Looking to create a family trust brought these concerns.Who knows that we have a trust if no records created in the county.Why have an attorney for this? My attorney was crossing the words in the template he printed. I can do it myself. He wrote different words on the top.All this makes me to think that pay to attorney not needed . I feel doomed.When I die what is a legal document with my directive what Todo. Please ignore my ESL grammar.
You may need to have an attorney in a law firm be one of the trustees. My SFIL was a trustee for a cognitively impaired cousin (born that way) after the cousin's parents passed away. The other trustee was an attorney. This way, there was accountability and the attorney would know how to interpret the trust. They (the attorney and my SFIL) were paid to perform this function. The money came from funds in the trust.
The real issue is how will your trustees know you have crossed the line into cognitive impairment to the point where your trustees need to act if you aren't the one informing them? This is a discussion for the attorney.
Another option is to pre-assign a legal guardian and move yourself into a facility that has a continuum of care, from IL to AL to MC to LTC to hospice. Look for ones that are non-profit, like faith-based ones. My MIL was in an excellent one run by Presbyterian Homes (here in the midwest). You don't have to be of that faith, or any faith, to be a resident in most faith-based facilities. PH has been around since the 50s.

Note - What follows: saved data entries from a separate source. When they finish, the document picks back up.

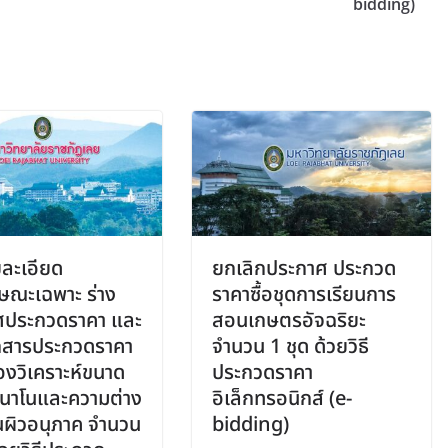
bidding)
ยละเอียด
ยกเลิกประกาศ ประกวด
ษณะเฉพาะ ร่าง
ราคาซื้อชุดการเรียนการ
ศประกวดราคา และ
สอนเกษตรอัจฉริยะ
กสารประกวดราคา
จำนวน 1 ชุด ด้วยวิธี
ื่องวิเคราะห์ขนาด
ประกวดราคา
นาโนและความต่าง
อิเล็กทรอนิกส์ (e-
นผิวอนุภาค จำนวน
bidding)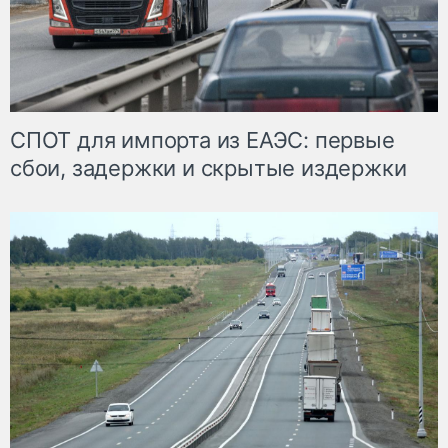
СПОТ для импорта из ЕАЭС: первые
сбои, задержки и скрытые издержки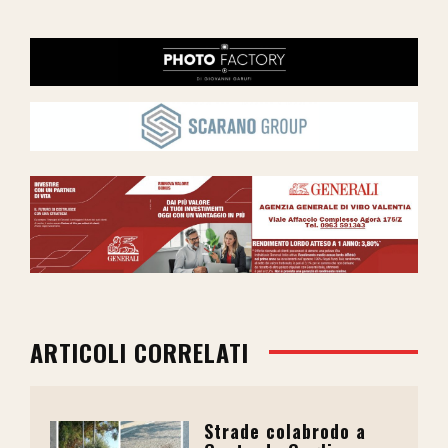
ARTICOLI CORRELATI
Strade colabrodo a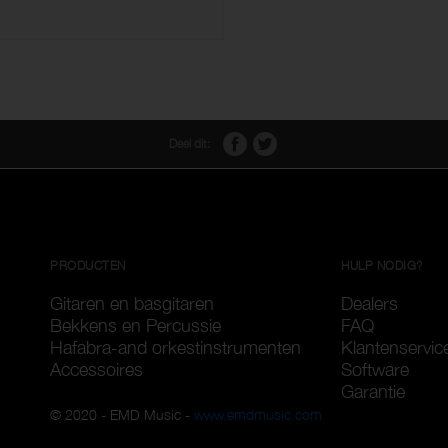
Deel dit:
PRODUCTEN
HULP NODIG?
Gitaren en basgitaren
Dealers
Bekkens en Percussie
FAQ
Hafabra-and orkestinstrumenten
Klantenservic
Accessoires
Software
Garantie
© 2020 - EMD Music -
www.emdmusic.com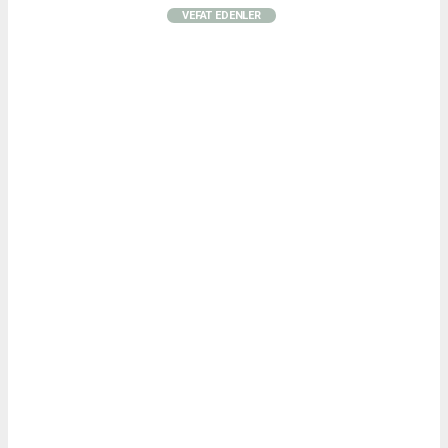
VEFAT EDENLER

Is this Trust irrevocable or revocable? Do you fully understand the difference between the two?
You can do it yourself?
That sort of hubris may get you in a good deal of trouble.
Trusts are EXCEPTIONALLY tricky.
And Trusts are not recorded. They need not be recorded even upon the death of the Trustee, because it is not owned by a person, but by an entity--a Trust.
You don't understand trusts, nor even know when, if or how they are recorded, so how could you imagine yourself capable of making one off a template?
I wish you luck, whatever your decision. I would be reading up to begin with on Trusts for Dummie; a great way to get an overview.
I will warn you about the most common error in Trusts. The Trust gets CREATED but the property and assets are not MOVED INTO THE TRUST (a complicated process itself). That means it is a worthless piece of paper, because the property isn't owned by the Trust, but by the individual still.